長野県は県北部で発生した地震による被災建物の応急危険度判定を実施してきたが、3月15日までに判定を終え、最終結果をまとめた。被害を受けた栄村では、判定した住宅の5分の1にあたる152棟が「危険」と判定された。
応急危険度判定を行った建物のうち、物置などを除いた人の住む住宅は総数755棟。これに対し「危険」が152棟、「要注意」が280棟、「使用可能」が323棟だった。
判定を行ったある建築士によると、基礎に鉄筋が入っていない、壁の量が少ないなど古い耐震基準で建てられた住宅は全般的に被害が目立ったという。
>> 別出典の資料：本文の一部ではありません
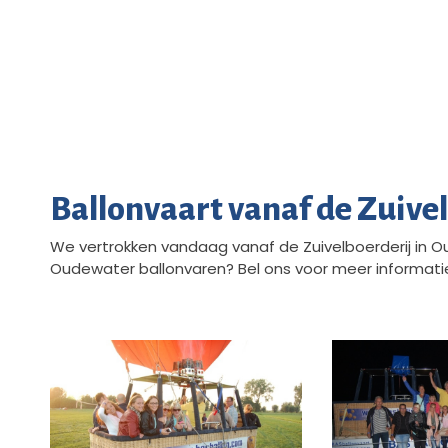
Ballonvaart vanaf de Zuive
We vertrokken vandaag vanaf de Zuivelboerderij in Ou
Oudewater ballonvaren? Bel ons voor meer informati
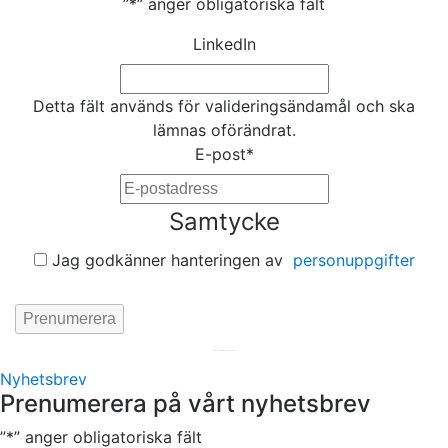
”
*
” anger obligatoriska fält
LinkedIn
Detta fält används för valideringsändamål och ska
lämnas oförändrat.
E-post
*
Samtycke
Jag godkänner hanteringen av
personuppgifter
Hemsida av
KA Webbyrå Stockholm
Nyhetsbrev
Prenumerera på vårt nyhetsbrev
”
*
” anger obligatoriska fält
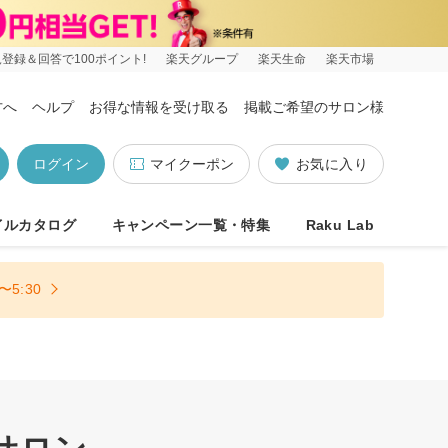
登録＆回答で100ポイント!
楽天グループ
楽天生命
楽天市場
方へ
ヘルプ
お得な情報を受け取る
掲載ご希望のサロン様
ログイン
マイクーポン
お気に入り
イルカタログ
キャンペーン一覧・特集
Raku Lab
5:30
また土壁の土が全体にはく落したり、乾式の下地ボードが脱落している建物も多かったとしている。
ただし、同村はいくつもの沢筋を挟んで複数の集落が点在する山間地で「同じ村内でも建物の壊れ方がかなり違う印象を受けた」と同建築士は続ける。「つくり方や構造の違いで助かったというより、場所の違いで揺れ方が違ったのかもしれない」と話す。
同村は一部地区を除き、21日に避難指示が解除されたが、各地で断水が続いているうえ家の片付けや復旧ができないため帰宅できない住民も多い。そのため同村では、避難所を継続して開設している。